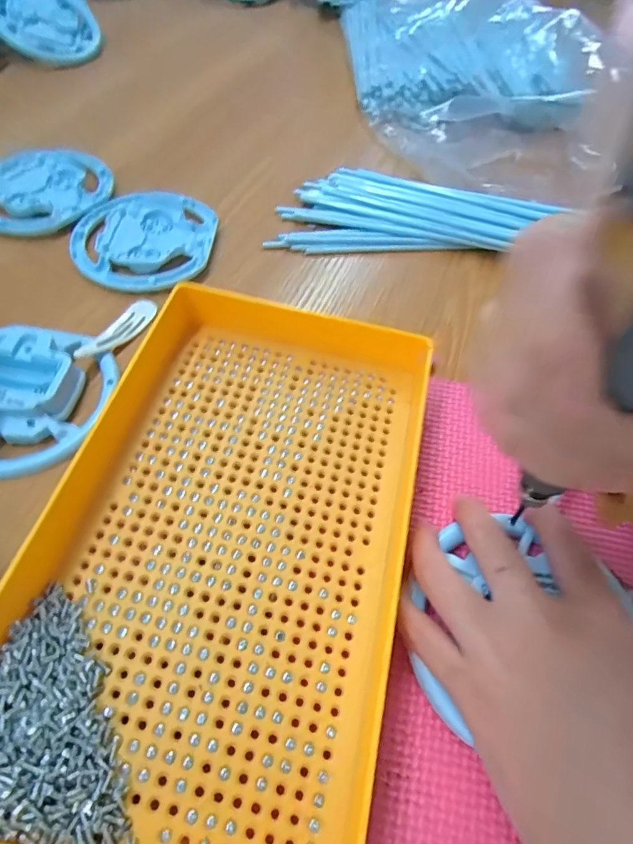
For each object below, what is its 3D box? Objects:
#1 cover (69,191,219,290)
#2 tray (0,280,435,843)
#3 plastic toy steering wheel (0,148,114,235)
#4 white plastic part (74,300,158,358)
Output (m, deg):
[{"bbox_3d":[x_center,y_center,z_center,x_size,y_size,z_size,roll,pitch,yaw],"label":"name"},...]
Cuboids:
[{"bbox_3d":[-0.125,-0.133,0.346,0.096,0.013,0.099,4,58,-3],"label":"cover"},{"bbox_3d":[-0.037,0.046,0.216,0.166,0.041,0.249,13,57,4],"label":"tray"},{"bbox_3d":[-0.213,-0.176,0.364,0.100,0.017,0.094,3,58,-4],"label":"plastic toy steering wheel"},{"bbox_3d":[-0.126,-0.060,0.295,0.021,0.011,0.064,25,59,10],"label":"white plastic part"}]

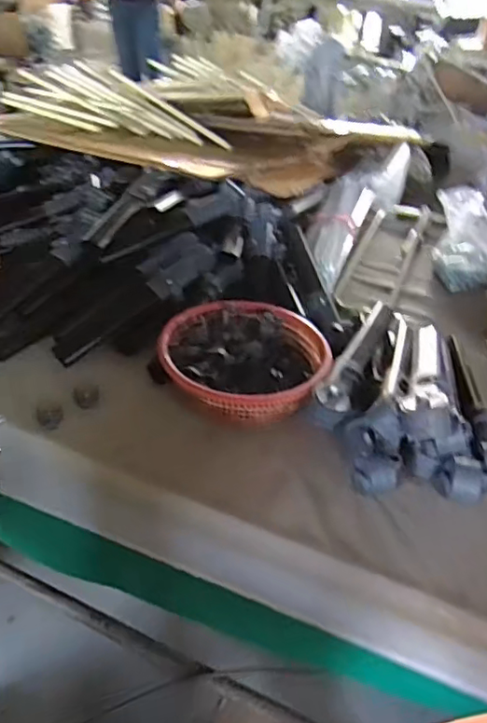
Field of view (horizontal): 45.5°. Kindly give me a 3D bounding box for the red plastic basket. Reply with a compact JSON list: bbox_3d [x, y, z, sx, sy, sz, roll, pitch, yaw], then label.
[{"bbox_3d":[0.002,-0.007,1.063,0.292,0.083,0.281,4,37,-3],"label":"red plastic basket"}]

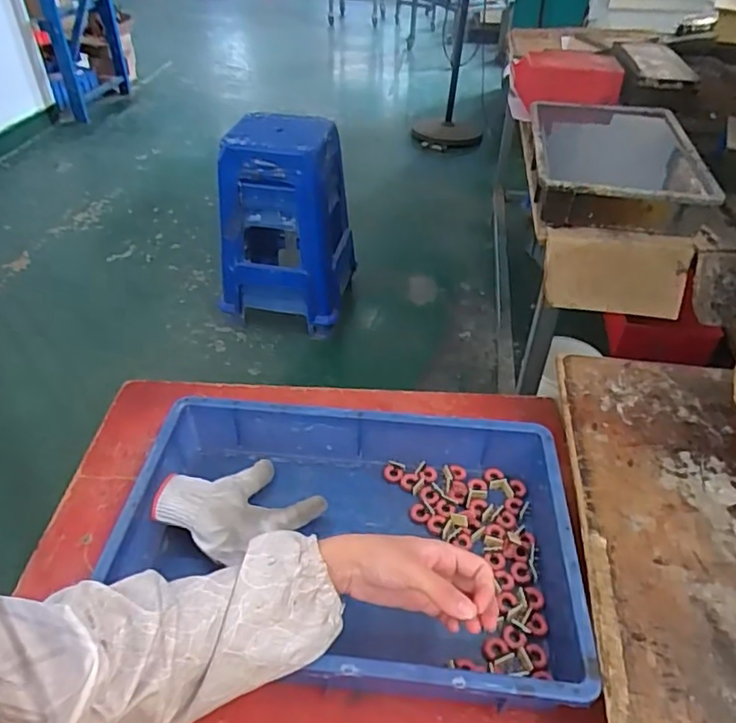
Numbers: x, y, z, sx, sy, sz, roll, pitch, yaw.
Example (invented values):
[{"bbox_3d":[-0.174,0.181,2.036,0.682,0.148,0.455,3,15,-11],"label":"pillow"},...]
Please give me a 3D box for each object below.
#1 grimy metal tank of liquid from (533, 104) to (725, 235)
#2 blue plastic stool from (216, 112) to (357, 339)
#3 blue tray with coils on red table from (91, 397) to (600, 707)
[{"bbox_3d":[0.466,-0.393,1.119,0.293,0.073,0.477,8,42,7],"label":"grimy metal tank of liquid"},{"bbox_3d":[-0.262,-0.444,1.846,0.393,0.558,0.297,7,41,6],"label":"blue plastic stool"},{"bbox_3d":[-0.019,0.182,0.588,0.427,0.087,0.281,5,41,3],"label":"blue tray with coils on red table"}]

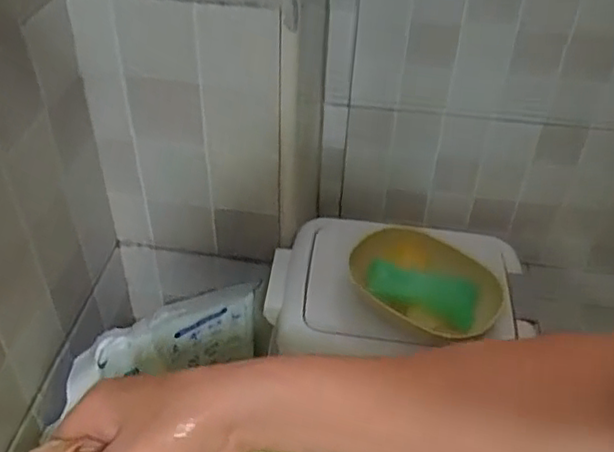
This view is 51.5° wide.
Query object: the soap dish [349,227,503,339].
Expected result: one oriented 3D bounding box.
[{"bbox_3d":[0.117,0.055,0.624,0.148,0.037,0.110,11,42,10],"label":"soap dish"}]

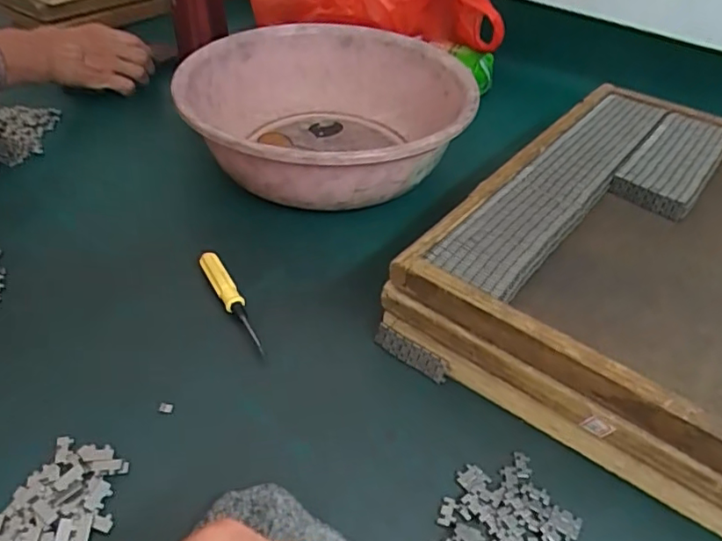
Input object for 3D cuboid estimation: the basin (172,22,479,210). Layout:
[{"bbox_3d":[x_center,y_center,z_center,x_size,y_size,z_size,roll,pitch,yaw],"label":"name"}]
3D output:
[{"bbox_3d":[-0.033,-0.159,0.610,0.287,0.103,0.289,2,40,-2],"label":"basin"}]

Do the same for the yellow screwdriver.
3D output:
[{"bbox_3d":[-0.104,0.025,0.461,0.015,0.020,0.113,-19,46,-25],"label":"yellow screwdriver"}]

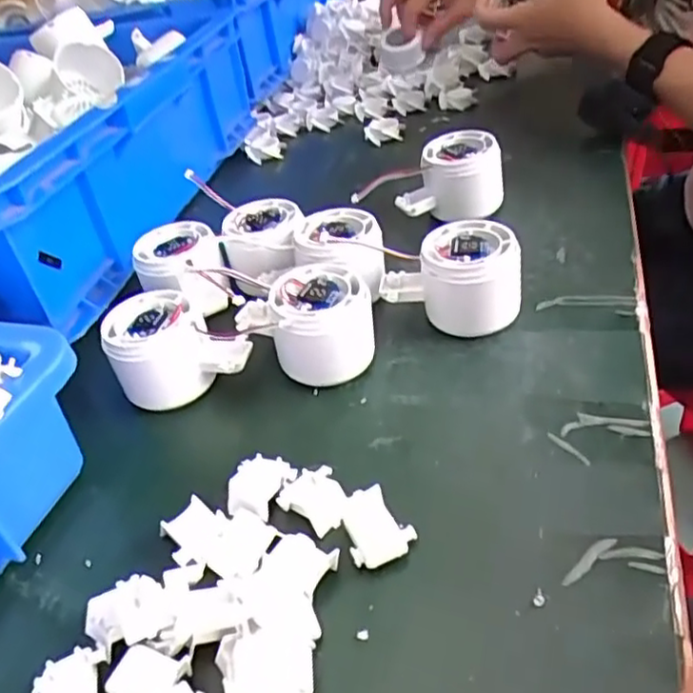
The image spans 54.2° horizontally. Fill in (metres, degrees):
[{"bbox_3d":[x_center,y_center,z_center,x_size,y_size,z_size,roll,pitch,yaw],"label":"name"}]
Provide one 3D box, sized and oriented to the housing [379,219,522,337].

**What is needed:**
Exactly as given, transcribe every line of the data, but not its images.

**Answer space:**
For each object below, what is its 3D box? Objects:
#1 cover (69,191,219,290)
#2 tray (0,280,435,843)
#3 plastic toy steering wheel (0,148,114,235)
#4 white plastic part (74,300,158,358)
Output (m, deg):
[{"bbox_3d":[x_center,y_center,z_center,x_size,y_size,z_size,roll,pitch,yaw],"label":"name"},...]
Cuboids:
[{"bbox_3d":[-0.125,-0.133,0.346,0.096,0.013,0.099,4,58,-3],"label":"cover"},{"bbox_3d":[-0.037,0.046,0.216,0.166,0.041,0.249,13,57,4],"label":"tray"},{"bbox_3d":[-0.213,-0.176,0.364,0.100,0.017,0.094,3,58,-4],"label":"plastic toy steering wheel"},{"bbox_3d":[-0.126,-0.060,0.295,0.021,0.011,0.064,25,59,10],"label":"white plastic part"}]

Field of view (horizontal): 45.5°. Kindly give me a 3D bounding box for the red plastic basket. Reply with a compact JSON list: bbox_3d [x, y, z, sx, sy, sz, roll, pitch, yaw], then label.
[{"bbox_3d":[0.002,-0.007,1.063,0.292,0.083,0.281,4,37,-3],"label":"red plastic basket"}]

Numbers: x, y, z, sx, sy, sz, roll, pitch, yaw.
Example (invented values):
[{"bbox_3d":[-0.174,0.181,2.036,0.682,0.148,0.455,3,15,-11],"label":"pillow"},...]
Please give me a 3D box for each object below.
#1 grimy metal tank of liquid from (533, 104) to (725, 235)
#2 blue plastic stool from (216, 112) to (357, 339)
#3 blue tray with coils on red table from (91, 397) to (600, 707)
[{"bbox_3d":[0.466,-0.393,1.119,0.293,0.073,0.477,8,42,7],"label":"grimy metal tank of liquid"},{"bbox_3d":[-0.262,-0.444,1.846,0.393,0.558,0.297,7,41,6],"label":"blue plastic stool"},{"bbox_3d":[-0.019,0.182,0.588,0.427,0.087,0.281,5,41,3],"label":"blue tray with coils on red table"}]

This view is 51.5° wide.
Query object: the soap dish [349,227,503,339].
Expected result: one oriented 3D bounding box.
[{"bbox_3d":[0.117,0.055,0.624,0.148,0.037,0.110,11,42,10],"label":"soap dish"}]

Input object for 3D cuboid estimation: the basin (172,22,479,210). Layout:
[{"bbox_3d":[x_center,y_center,z_center,x_size,y_size,z_size,roll,pitch,yaw],"label":"name"}]
3D output:
[{"bbox_3d":[-0.033,-0.159,0.610,0.287,0.103,0.289,2,40,-2],"label":"basin"}]

Do the same for the yellow screwdriver.
3D output:
[{"bbox_3d":[-0.104,0.025,0.461,0.015,0.020,0.113,-19,46,-25],"label":"yellow screwdriver"}]

The image spans 54.2° horizontally. Fill in (metres, degrees):
[{"bbox_3d":[x_center,y_center,z_center,x_size,y_size,z_size,roll,pitch,yaw],"label":"name"}]
Provide one 3D box, sized and oriented to the housing [379,219,522,337].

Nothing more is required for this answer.